According to an LA Times subhead, Israeli police “entered the Al Aqsa mosque without cause” on Saturday.
One glaring problem with the subhead is that reporter Ken Ellingwood later buries the fact that Palestinians were throwing stones at Jewish worshippers, (reporting it as a mere “Israeli claim”). But a second, more serious error, is that while police entered the Temple Mount – a hilltop plaza which contains the Al- Aqsa Mosque and the Dome of the Rock – police never entered any of the mosques on the Temple Mount.
News services often refer to the Temple Mount as a “holy site,” a “compound” or a “plaza.” They sometimes even refer to the site by the Muslim name (Haram al-Sharif) or its translation (the Noble Enclosure). But in bending over backwards to show impartiality towards the conflicting religious claims, the Times simply fell over.

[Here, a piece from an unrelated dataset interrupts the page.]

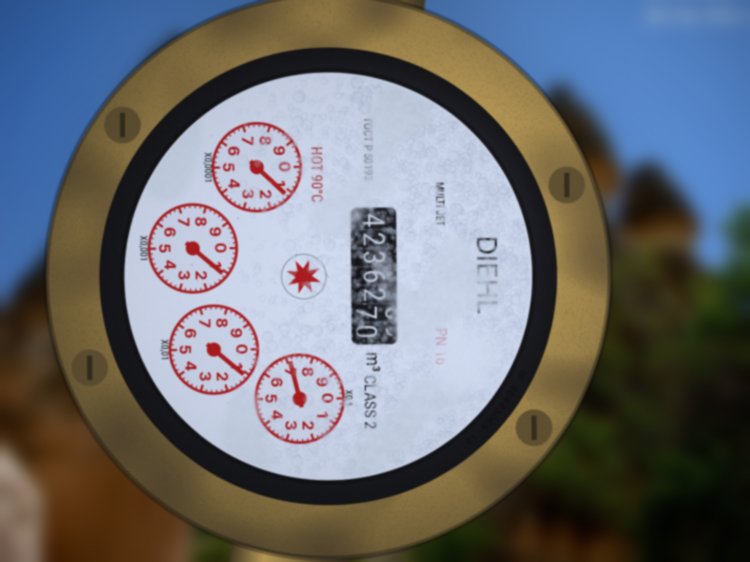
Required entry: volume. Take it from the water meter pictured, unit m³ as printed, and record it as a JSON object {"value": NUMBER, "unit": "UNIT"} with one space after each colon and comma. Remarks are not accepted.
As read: {"value": 4236269.7111, "unit": "m³"}
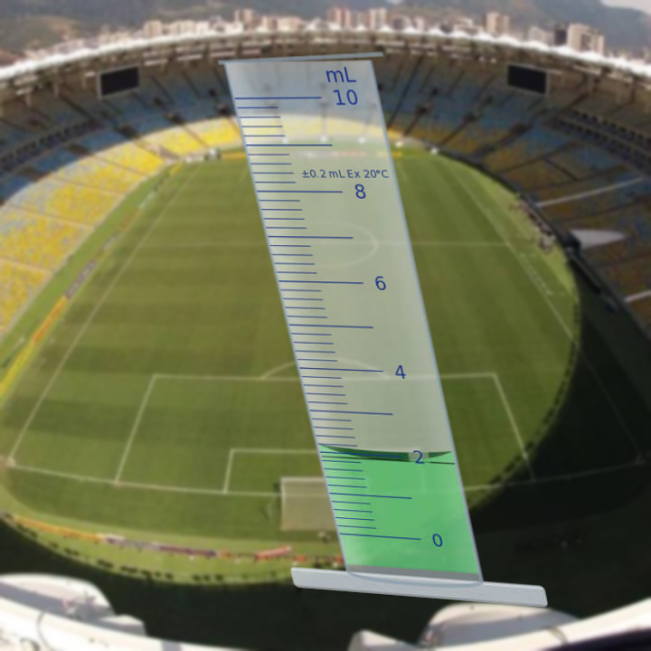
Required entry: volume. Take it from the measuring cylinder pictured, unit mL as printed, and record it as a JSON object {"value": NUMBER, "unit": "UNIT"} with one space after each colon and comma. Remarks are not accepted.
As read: {"value": 1.9, "unit": "mL"}
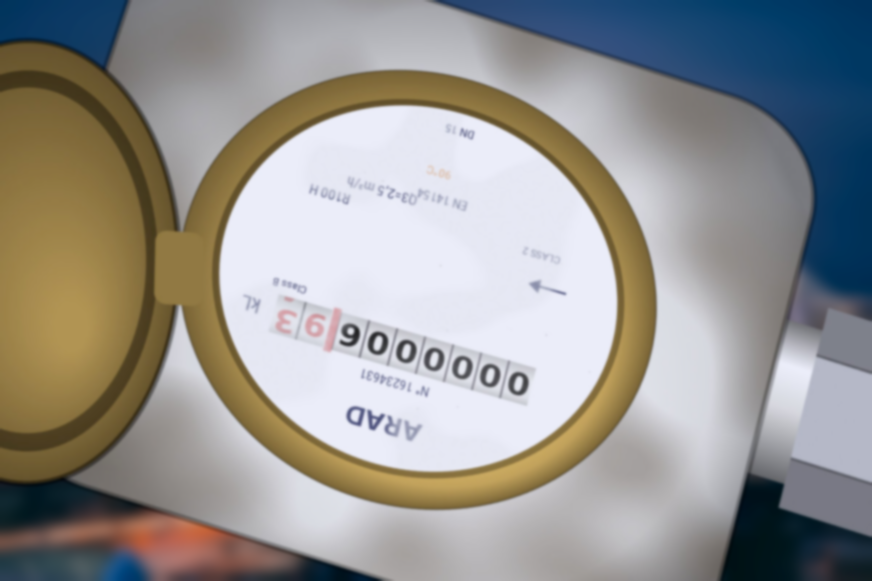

False claims about Israeli actions on the Temple Mount unfairly and inaccurately portray Israel as conniving to gain control over the site and sometimes even extend legitimacy to Palestinian terror. For example, when snow and tremors led to the collapse of a stone wall on the site, Hamas blamed Israel for undermining the Temple Mount. This prompted the BBC to write:
Israel has been carrying out archaeological excavations in an area outside the compound, inviting the charge that they are trying to destabilise the mosque, Islam’s third holiest site.
In related coverage of Saturday’s riot, AFP described the Western Wall as “the only surviving remnant of the temple.” Actually, the Western Wall is the only surviving remnant of a retaining wall built around the Temple Mount and was never attached to the Temple itself.